How to force MySQL to connect by TCP instead of a Unix socket?

In Linux and other *nixes, MySQL will assume you want to use a socket if you connect to the host "localhost" (which would be the default hostname).

You can override this in 3 ways: 1) Specify a different hostname like 127.0.0.1 (mysql -h 127.0.0.1) or your server's real hostname 2) Specify that you want to use TCP and not a socket (mysql --protocol tcp)

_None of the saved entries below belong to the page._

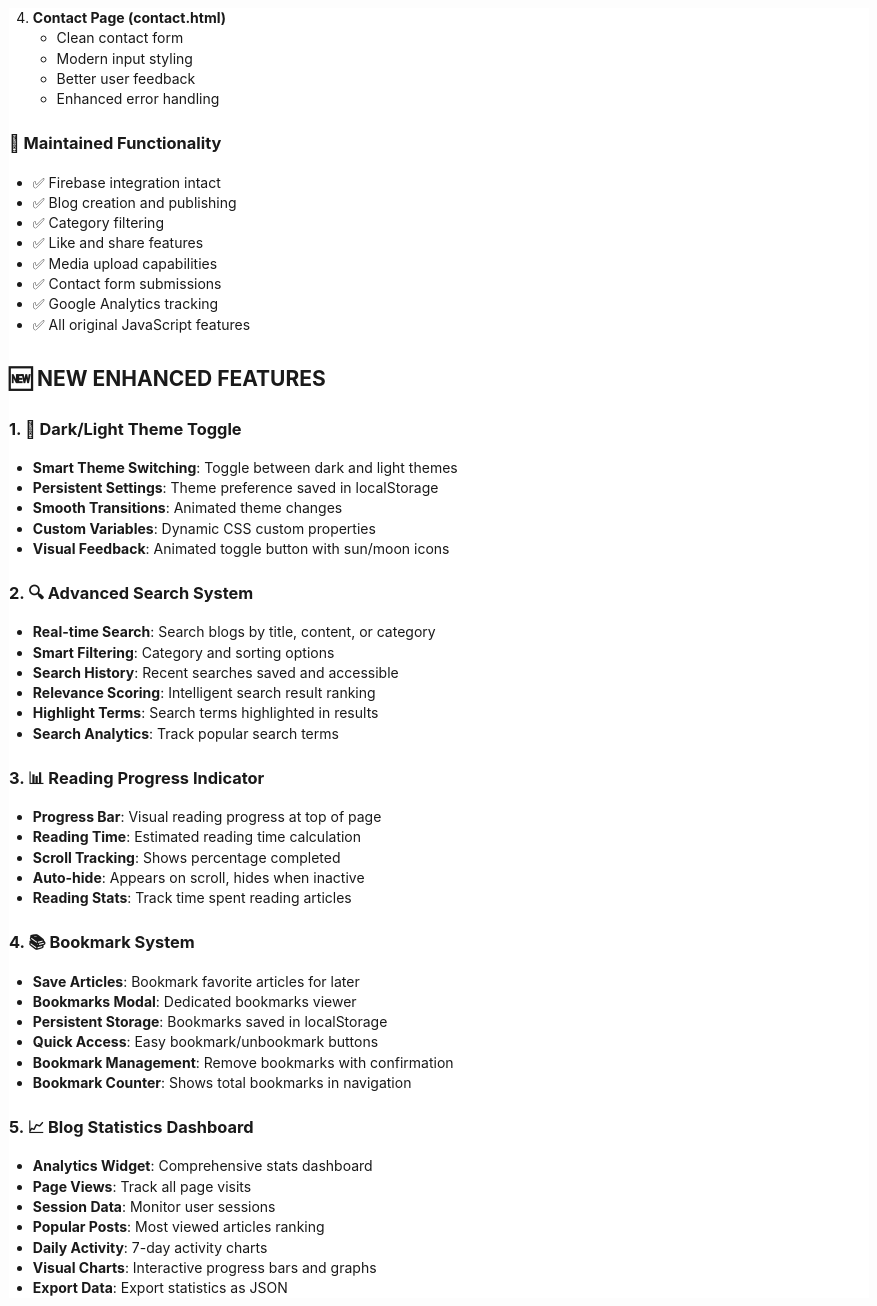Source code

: 4. **Contact Page (contact.html)**
   - Clean contact form
   - Modern input styling
   - Better user feedback
   - Enhanced error handling

### 🎯 Maintained Functionality
- ✅ Firebase integration intact
- ✅ Blog creation and publishing
- ✅ Category filtering
- ✅ Like and share features
- ✅ Media upload capabilities
- ✅ Contact form submissions
- ✅ Google Analytics tracking
- ✅ All original JavaScript features

## 🆕 NEW ENHANCED FEATURES

### 1. 🌙 Dark/Light Theme Toggle
- **Smart Theme Switching**: Toggle between dark and light themes
- **Persistent Settings**: Theme preference saved in localStorage
- **Smooth Transitions**: Animated theme changes
- **Custom Variables**: Dynamic CSS custom properties
- **Visual Feedback**: Animated toggle button with sun/moon icons

### 2. 🔍 Advanced Search System
- **Real-time Search**: Search blogs by title, content, or category
- **Smart Filtering**: Category and sorting options
- **Search History**: Recent searches saved and accessible
- **Relevance Scoring**: Intelligent search result ranking
- **Highlight Terms**: Search terms highlighted in results
- **Search Analytics**: Track popular search terms

### 3. 📊 Reading Progress Indicator
- **Progress Bar**: Visual reading progress at top of page
- **Reading Time**: Estimated reading time calculation
- **Scroll Tracking**: Shows percentage completed
- **Auto-hide**: Appears on scroll, hides when inactive
- **Reading Stats**: Track time spent reading articles

### 4. 📚 Bookmark System
- **Save Articles**: Bookmark favorite articles for later
- **Bookmarks Modal**: Dedicated bookmarks viewer
- **Persistent Storage**: Bookmarks saved in localStorage
- **Quick Access**: Easy bookmark/unbookmark buttons
- **Bookmark Management**: Remove bookmarks with confirmation
- **Bookmark Counter**: Shows total bookmarks in navigation

### 5. 📈 Blog Statistics Dashboard
- **Analytics Widget**: Comprehensive stats dashboard
- **Page Views**: Track all page visits
- **Session Data**: Monitor user sessions
- **Popular Posts**: Most viewed articles ranking
- **Daily Activity**: 7-day activity charts
- **Visual Charts**: Interactive progress bars and graphs
- **Export Data**: Export statistics as JSON
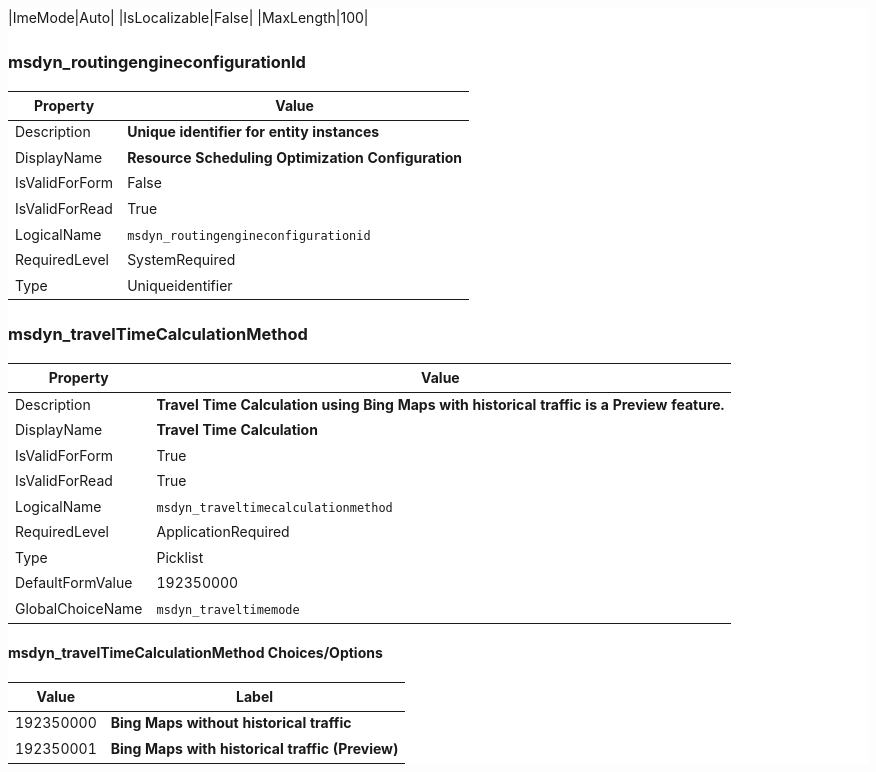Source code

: |ImeMode|Auto|
|IsLocalizable|False|
|MaxLength|100|

### <a name="BKMK_msdyn_routingengineconfigurationId"></a> msdyn_routingengineconfigurationId

|Property|Value|
|---|---|
|Description|**Unique identifier for entity instances**|
|DisplayName|**Resource Scheduling Optimization Configuration**|
|IsValidForForm|False|
|IsValidForRead|True|
|LogicalName|`msdyn_routingengineconfigurationid`|
|RequiredLevel|SystemRequired|
|Type|Uniqueidentifier|

### <a name="BKMK_msdyn_travelTimeCalculationMethod"></a> msdyn_travelTimeCalculationMethod

|Property|Value|
|---|---|
|Description|**Travel Time Calculation using Bing Maps with historical traffic is a Preview feature.**|
|DisplayName|**Travel Time Calculation**|
|IsValidForForm|True|
|IsValidForRead|True|
|LogicalName|`msdyn_traveltimecalculationmethod`|
|RequiredLevel|ApplicationRequired|
|Type|Picklist|
|DefaultFormValue|192350000|
|GlobalChoiceName|`msdyn_traveltimemode`|

#### msdyn_travelTimeCalculationMethod Choices/Options

|Value|Label|
|---|---|
|192350000|**Bing Maps without historical traffic**|
|192350001|**Bing Maps with historical traffic (Preview)**|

You can also easily make that the default my editing your my.cnf so it has this ([client] means any client:

[client]
protocol=tcp

You can see the full description of how MySQL decides how to connect here:

http://dev.mysql.com/doc/refman/5.5/en/connecting.html


Use an IP-binding to 127.0.0.1. That should activate a listening port on localhost. On the client side do not use localhost - use 127.0.0.1 instead. Many clients have an internal alias that makes them connect to the socket if you specify localhost as target.

MySQL is strange.


Isn't this really a client issue ? If using the mysql program You can use the --protocol switch. From the man page

 --protocol={TCP|SOCKET|PIPE|MEMORY}

       The connection protocol to use for connecting to the server. It is
       useful when the other connection parameters normally would cause a
       protocol to be used other than the one you want. For details on the
       allowable values, see Section 4.2.2, “Connecting to the MySQL
       Server”.

I just tried

mysql --protocol=TCP -u root -p

whilst monitoring port 3306 with tcpdump -i lo tcp port 3306 and I can see traffic whereas if I just run

mysql  -u root -p

I (correctly) see no traffic on port 3306.

EDIT:

Now that you tell us you are using DRUPAL, the solution is relatively easy.

Go to sites/<sitename> or sites/default and edit the settings.php file

You will find a structure like this

$databases = array (
  'default' =>
  array (
    'default' =>
    array (
      'database' => 'databasename',
      'username' => 'databaseuser',
      'password' => 'databasepassword',
      'host' => 'localhost',
      'port' => '',
      'driver' => 'mysql',
      'prefix' => '',
    ),
  ),
);

Change the 'localhost' to '127.0.0.1' and save the file.


This may sound a little crazy

Try setting the socket file to an absolute path whose path resides on another machine

http://dev.mysql.com/doc/refman/5.0/en/server-options.html#option_mysqld_socket

Otherwise, you cannot bypass this default behavior because a socket file must exist for mysqld to communicate with.